**TO DO**:
The listing below has to be output exactly as given, less its pictures.

**SUPPLIED DATA**:
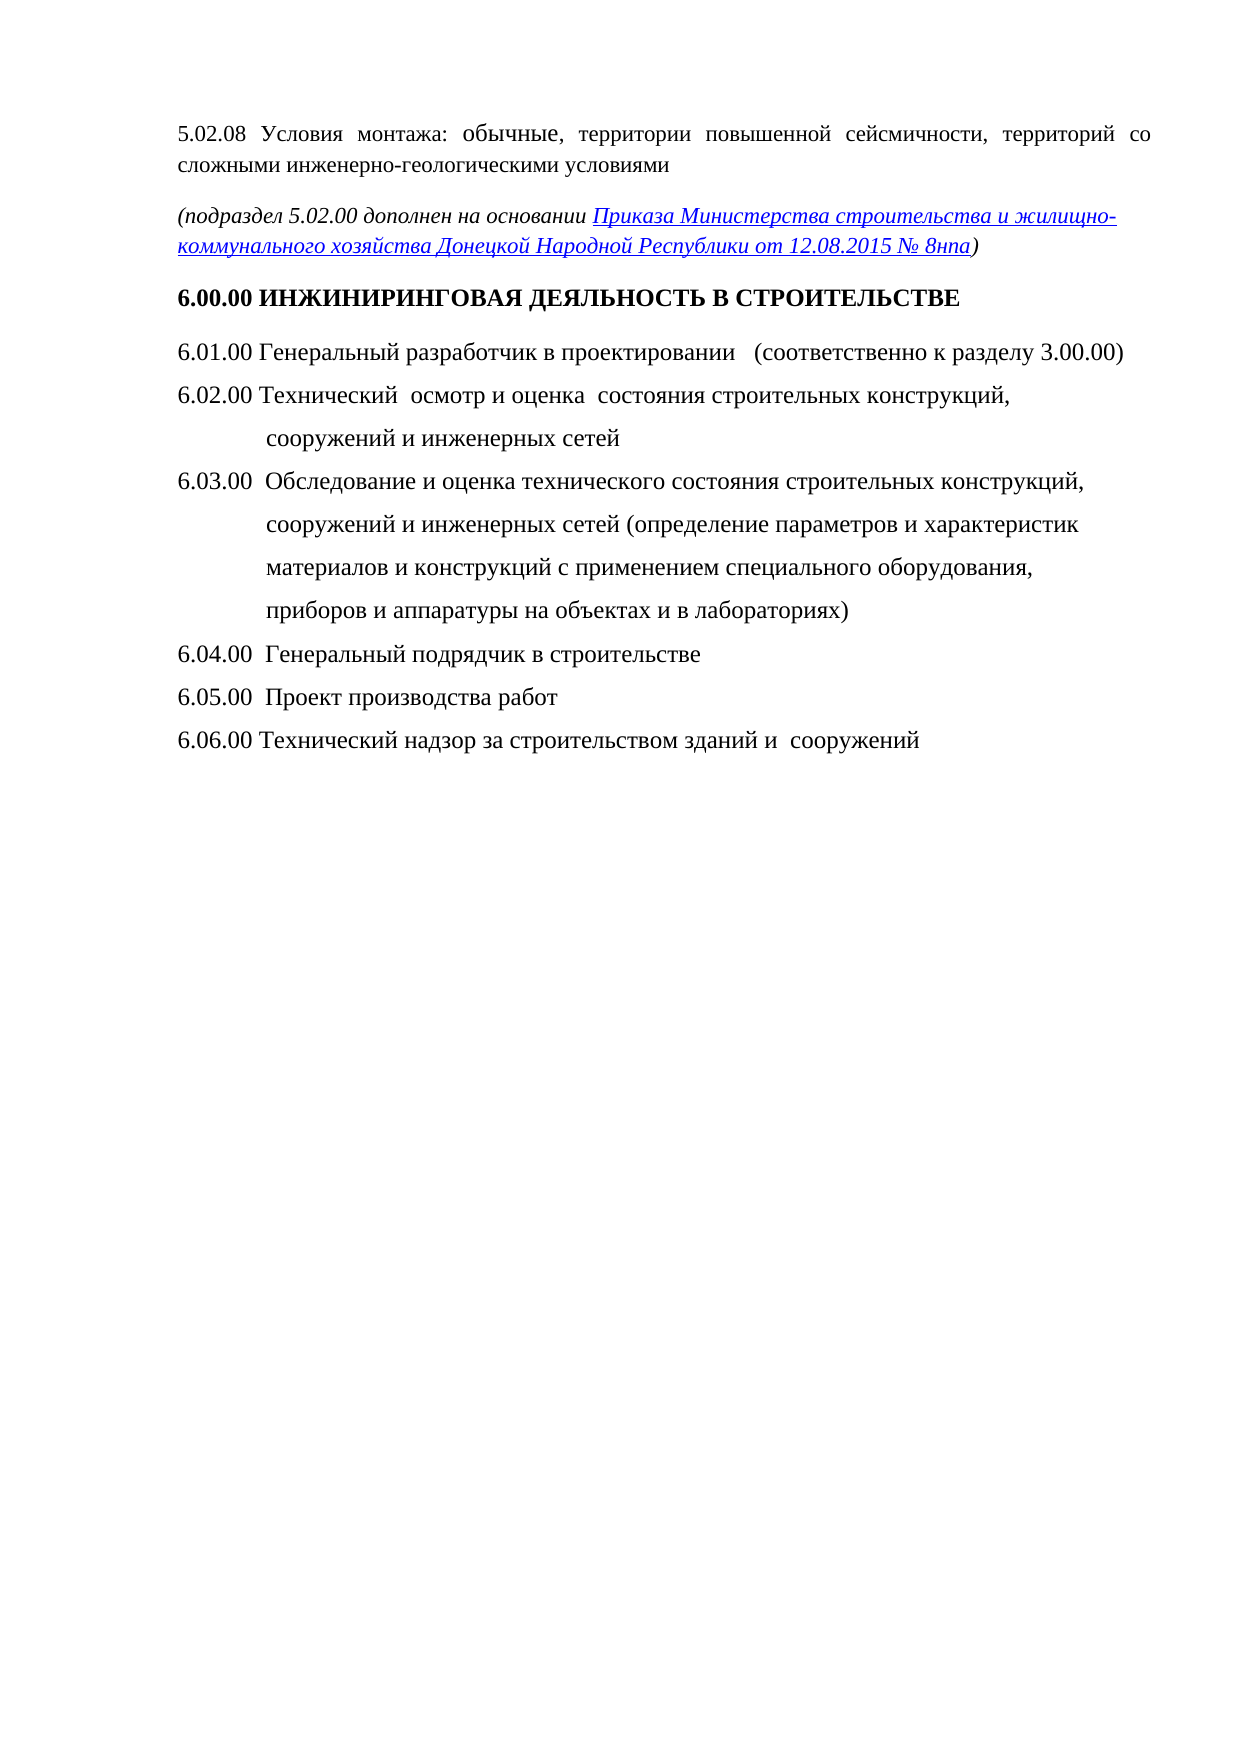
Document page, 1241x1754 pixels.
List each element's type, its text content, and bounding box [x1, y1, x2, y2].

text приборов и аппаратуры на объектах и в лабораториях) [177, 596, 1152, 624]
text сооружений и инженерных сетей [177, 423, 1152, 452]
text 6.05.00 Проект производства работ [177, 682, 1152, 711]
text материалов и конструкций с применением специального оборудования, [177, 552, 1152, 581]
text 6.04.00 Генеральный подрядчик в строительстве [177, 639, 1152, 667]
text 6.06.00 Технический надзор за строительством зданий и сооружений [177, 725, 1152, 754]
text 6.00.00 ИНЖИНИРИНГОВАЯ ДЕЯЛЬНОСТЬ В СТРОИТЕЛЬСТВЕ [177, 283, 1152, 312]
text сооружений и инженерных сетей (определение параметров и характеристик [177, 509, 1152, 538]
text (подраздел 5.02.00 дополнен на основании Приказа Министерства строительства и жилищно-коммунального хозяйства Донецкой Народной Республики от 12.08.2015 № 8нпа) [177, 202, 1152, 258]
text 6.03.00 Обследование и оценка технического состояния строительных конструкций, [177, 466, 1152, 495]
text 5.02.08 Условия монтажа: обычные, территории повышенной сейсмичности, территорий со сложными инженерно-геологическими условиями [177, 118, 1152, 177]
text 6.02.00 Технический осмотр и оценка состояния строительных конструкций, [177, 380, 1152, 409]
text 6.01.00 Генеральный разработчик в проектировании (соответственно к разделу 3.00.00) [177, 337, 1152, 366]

**OUTPUT OF THE EXERCISE**:
Document page, 1241x1754 pixels.
List each element's type, its text content, and bounding box [x1, y1, x2, y2].

text приборов и аппаратуры на объектах и в лабораториях) [177, 596, 1152, 624]
text сооружений и инженерных сетей [177, 423, 1152, 452]
text 6.05.00 Проект производства работ [177, 682, 1152, 711]
text материалов и конструкций с применением специального оборудования, [177, 552, 1152, 581]
text 6.04.00 Генеральный подрядчик в строительстве [177, 639, 1152, 667]
text 6.06.00 Технический надзор за строительством зданий и сооружений [177, 725, 1152, 754]
text 6.00.00 ИНЖИНИРИНГОВАЯ ДЕЯЛЬНОСТЬ В СТРОИТЕЛЬСТВЕ [177, 283, 1152, 312]
text сооружений и инженерных сетей (определение параметров и характеристик [177, 509, 1152, 538]
text (подраздел 5.02.00 дополнен на основании Приказа Министерства строительства и жилищно-коммунального хозяйства Донецкой Народной Республики от 12.08.2015 № 8нпа) [177, 202, 1152, 258]
text 6.03.00 Обследование и оценка технического состояния строительных конструкций, [177, 466, 1152, 495]
text 5.02.08 Условия монтажа: обычные, территории повышенной сейсмичности, территорий со сложными инженерно-геологическими условиями [177, 118, 1152, 177]
text 6.02.00 Технический осмотр и оценка состояния строительных конструкций, [177, 380, 1152, 409]
text 6.01.00 Генеральный разработчик в проектировании (соответственно к разделу 3.00.00) [177, 337, 1152, 366]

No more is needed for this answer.